A team at the University of Texas at Arlington (UTA) has been awarded a $653,000 (€593,220) contract by the Texas Department of Transportation (TxDOT) to test longer-lasting concrete pipes embedded with polypropylene fibres for strength and durability.
The team, led by Ali Abolmaali, Tseng Huang Endowed Professor, will monitor and evaluate the performance of these pipes through robotic inspection of their interior and will scan samples with an electron microscope to test their chemical composition.
"Professor Abolmaali's research related to synthetic fibre concrete pipes has been on the leading edge of research in this area and has already led to the development of new international standards and acceptance by the American Concrete Pipe Association," said UTA president Vistasp Karbhari said. "The new research project will undoubtedly take this one step further through the assessment of performance in the field – and further cements Professor Abolmaali's reputation as a leading researcher internationally, as well as the stature of the department as a leader in pipe research across the United States. I'm extremely proud of the way in which he and other faculty have not only pioneered new innovations, but have also enabled the rapid transfer of these into use by industry. This is a true example of impactful university research."
Abolmaali created a worldwide ASTM standard in 2015 that describes a technically strong and durable reinforcement option that can be used for underground piping. The long-term performance of these pipes, reinforced with polypropylene synthetic macrofibre, was observed in tests in Florida.

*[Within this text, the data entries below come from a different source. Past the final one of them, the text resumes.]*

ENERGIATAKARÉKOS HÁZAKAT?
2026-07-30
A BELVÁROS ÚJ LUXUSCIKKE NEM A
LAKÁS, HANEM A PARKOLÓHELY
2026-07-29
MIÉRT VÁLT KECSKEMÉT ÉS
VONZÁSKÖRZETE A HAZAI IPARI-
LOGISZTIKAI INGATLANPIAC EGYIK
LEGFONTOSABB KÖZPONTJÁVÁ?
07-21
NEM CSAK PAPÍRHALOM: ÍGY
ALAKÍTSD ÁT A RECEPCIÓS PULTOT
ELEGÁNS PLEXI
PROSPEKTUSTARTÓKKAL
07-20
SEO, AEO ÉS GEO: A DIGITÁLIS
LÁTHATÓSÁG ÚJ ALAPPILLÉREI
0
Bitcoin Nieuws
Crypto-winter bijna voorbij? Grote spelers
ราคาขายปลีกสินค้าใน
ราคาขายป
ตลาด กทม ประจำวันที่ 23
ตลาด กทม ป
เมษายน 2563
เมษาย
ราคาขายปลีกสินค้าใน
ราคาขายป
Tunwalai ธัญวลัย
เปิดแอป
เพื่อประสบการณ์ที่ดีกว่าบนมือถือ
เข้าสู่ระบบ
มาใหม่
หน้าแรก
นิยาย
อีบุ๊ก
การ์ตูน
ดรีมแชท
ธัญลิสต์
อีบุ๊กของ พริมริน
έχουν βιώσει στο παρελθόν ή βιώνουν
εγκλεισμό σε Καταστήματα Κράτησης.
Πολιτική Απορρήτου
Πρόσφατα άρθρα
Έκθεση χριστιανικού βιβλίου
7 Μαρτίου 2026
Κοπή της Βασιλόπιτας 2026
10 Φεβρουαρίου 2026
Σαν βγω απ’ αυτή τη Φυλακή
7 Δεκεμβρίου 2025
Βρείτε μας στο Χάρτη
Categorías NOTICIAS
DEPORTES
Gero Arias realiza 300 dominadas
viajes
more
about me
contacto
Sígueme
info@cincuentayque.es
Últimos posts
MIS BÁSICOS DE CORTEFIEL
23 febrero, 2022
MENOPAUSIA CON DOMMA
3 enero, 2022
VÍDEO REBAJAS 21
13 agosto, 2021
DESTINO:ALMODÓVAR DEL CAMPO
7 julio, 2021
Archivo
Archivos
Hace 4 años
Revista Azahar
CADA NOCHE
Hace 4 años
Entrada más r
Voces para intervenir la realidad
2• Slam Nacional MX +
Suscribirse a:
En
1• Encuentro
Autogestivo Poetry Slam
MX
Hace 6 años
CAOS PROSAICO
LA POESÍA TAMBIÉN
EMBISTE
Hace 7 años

"We were the first researchers in the world to test and develop synthetic fibre concrete pipes, and we developed the worldwide standard for the first time, too," Abolmaali said. "We hope that our work with TxDOT will show that these pipes are sustainable with a life span of more than 100 years."
Previous tests have shown that synthetic fibre-reinforced concrete pipes will last 375 years, which is much longer than steel-reinforced concrete pipes.